M : Pourquoi dîtes-vous que le cloud d’OVH ne sert pas à grand-chose ? 

Luc Julia : Parce qu'il n'y a pas de service dessus, et qu’il faut des geeks pour l'utiliser. Cependant, il est souverain. Le deuxième est celui de Dassault, il est surtout pour eux et il est compliqué d’y faire des trucs. Enfin, on a Scaleway qui est le seul vrai cloud souverain français qui utilise des technologies, basées sur des open sources locales, avec des data centers locaux. Et ça, c'est souverain. Mais pas grand monde ne l'utilise. Donc c'est dommage parce que c'est du cloud souverain.

M : Est-ce que cette dépendance aux entreprises américaines, c'est un problème pour vous ou pas ? 

Luc Julia : À l'heure de Trump, c'est un problème parce que là, ils sont en train de développer plein de data centers qui vont être au charbon, qui vont être au pétrole. Donc, on retourne dans le vieux monde, mais c'est le monde de Trump. Et c'est une aberration totale. Et les gens comme OpenAI avec Sam Altman, sont à fond avec ça. Ils voient les milliards qui arrivent et ils ont besoin de ces milliards, parce qu'ils perdent beaucoup d'argent. Maintenant, nous avons aussi des fonds puisqu’Emmanuel Macron a annoncé 109 milliards en février dernier, l'Europe a annoncé 200 milliards. Donc, on a aussi de l’argent potentiel.

M : Est-ce suffisant ? 

Luc Julia : C'est pas mal, déjà. Dans le rapport que nous avions rendu au gouvernement, nous avions dit qu'il fallait 10 milliards au moins. Il en a été annoncé 109. Donc, c'est mieux. Maintenant, ces 109, il ne faut pas les utiliser forcément, comme j'entends qu'ils veulent les utiliser, avec seulement des data centers. Il faut faire peut-être un peu de data center, parce que oui, il faut des ressources. Mais il faut surtout financer ces boîtes pour faire des scaleups. 
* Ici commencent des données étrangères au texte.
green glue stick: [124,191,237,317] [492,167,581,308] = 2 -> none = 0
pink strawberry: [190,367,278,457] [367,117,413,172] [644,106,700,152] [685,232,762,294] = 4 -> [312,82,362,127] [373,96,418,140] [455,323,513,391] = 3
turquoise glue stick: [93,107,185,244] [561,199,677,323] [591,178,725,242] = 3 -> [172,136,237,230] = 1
M : Est-ce que l'IA va supprimer les juniors dans les entreprises ? 

Luc Julia : Je ne le pense pas. La réalité, c'est que l’IA va sûrement booster un peu les juniors et leur permettre de rentrer plus rapidement dans la vie active de leur métier, parce que les tâches qui étaient assignées aux juniors avant, vont maintenant être assignées aux IA.
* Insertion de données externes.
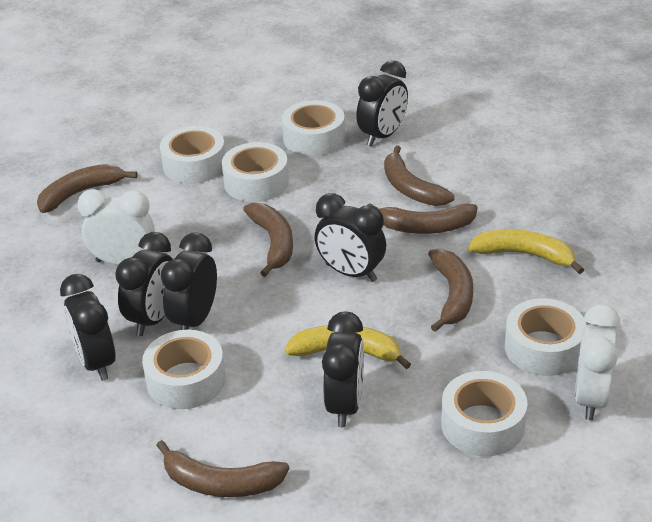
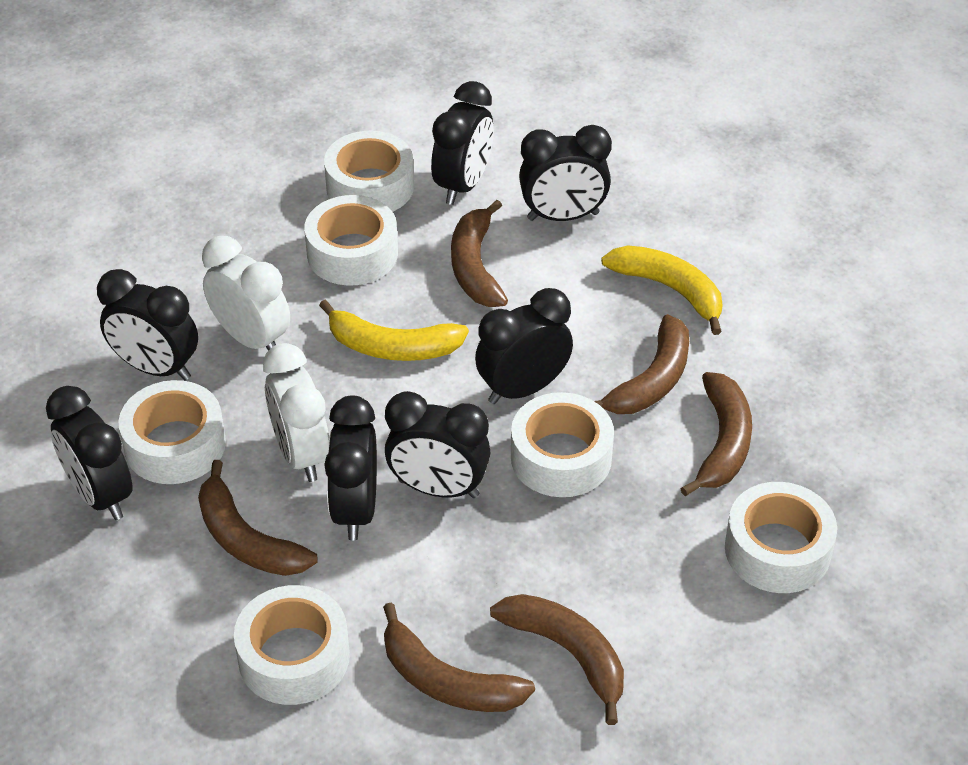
black clock: [60,274,116,381] [115,232,173,336] [161,233,217,330] [315,193,386,282] [322,312,364,427] [356,60,408,147] = 6 -> [46,386,133,520] [97,269,198,381] [324,396,377,540] [385,391,491,498] [431,81,494,205] [475,288,573,404] [519,125,612,221] = 7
M : Vous êtes très critique aussi vis-à-vis des réseaux sociaux. Pourquoi à ce point ?

Luc Julia : Parce que cela a complètement déshumanisé et désocialisé les gens. Les réseaux sociaux permettent de faire des choses qui sont des aberrations aujourd'hui. On voit par exemple des gens qui vont se confier à des IA, parce qu'ils considèrent maintenant que les IA c'est comme des humains et qu’on appris à avoir des amis à travers ces réseaux sociaux qui sont complètement fakes et complètement asociaux. Ils vous volent des données. Les dirigeants comme Mark Zuckerberg vous racontent n'importe quoi. Il faut juste arrêter de les utiliser. 

M : Pour vous, la prochaine étape en matière d'IA, c'est l'IA robotique ?
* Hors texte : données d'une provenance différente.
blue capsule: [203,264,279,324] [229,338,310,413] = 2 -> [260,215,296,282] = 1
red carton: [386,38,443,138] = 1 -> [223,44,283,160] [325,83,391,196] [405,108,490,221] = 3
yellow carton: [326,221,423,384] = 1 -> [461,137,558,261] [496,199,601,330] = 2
Luc Julia : Pas forcément. L'IA robotique existe depuis longtemps, soit depuis les années 60. Donc, ça fait très, très longtemps qu'on fait de l'IA robotique et de l'IA. Pour moi, la prochaine étape, c'est l’IA agentique. Ce sont des IA qui sont plus spécialisées, plus petites, mais qui sont potentiellement des robots. Toutefois, ces agents peuvent être des agents physiques ou des agents virtuels.

M : Êtes-vous favorable à moratoire sur l’AI Act, comme le souhaitent Arthur Mensch (Mistral AI), Thomas Clozel (Owkin), Philippe Corrot (Mirakl), mais aussi des dirigeants de Carrefour, BNP Paribas, Airbus ou TotalEnergies ?

Luc Julia : L’AI Act est une aberration. D'habitude, on met 15 ans pour faire une régulation. Là, on l'a fait avant que ce soit fini, avant de comprendre la technologie. Donc, on a fait n'importe quoi. Des dispositions de l’AI Act sont en profondes contractions avec celles du RGPD. Ce qui génère des batailles entre les grands acteurs de la tech en Europe.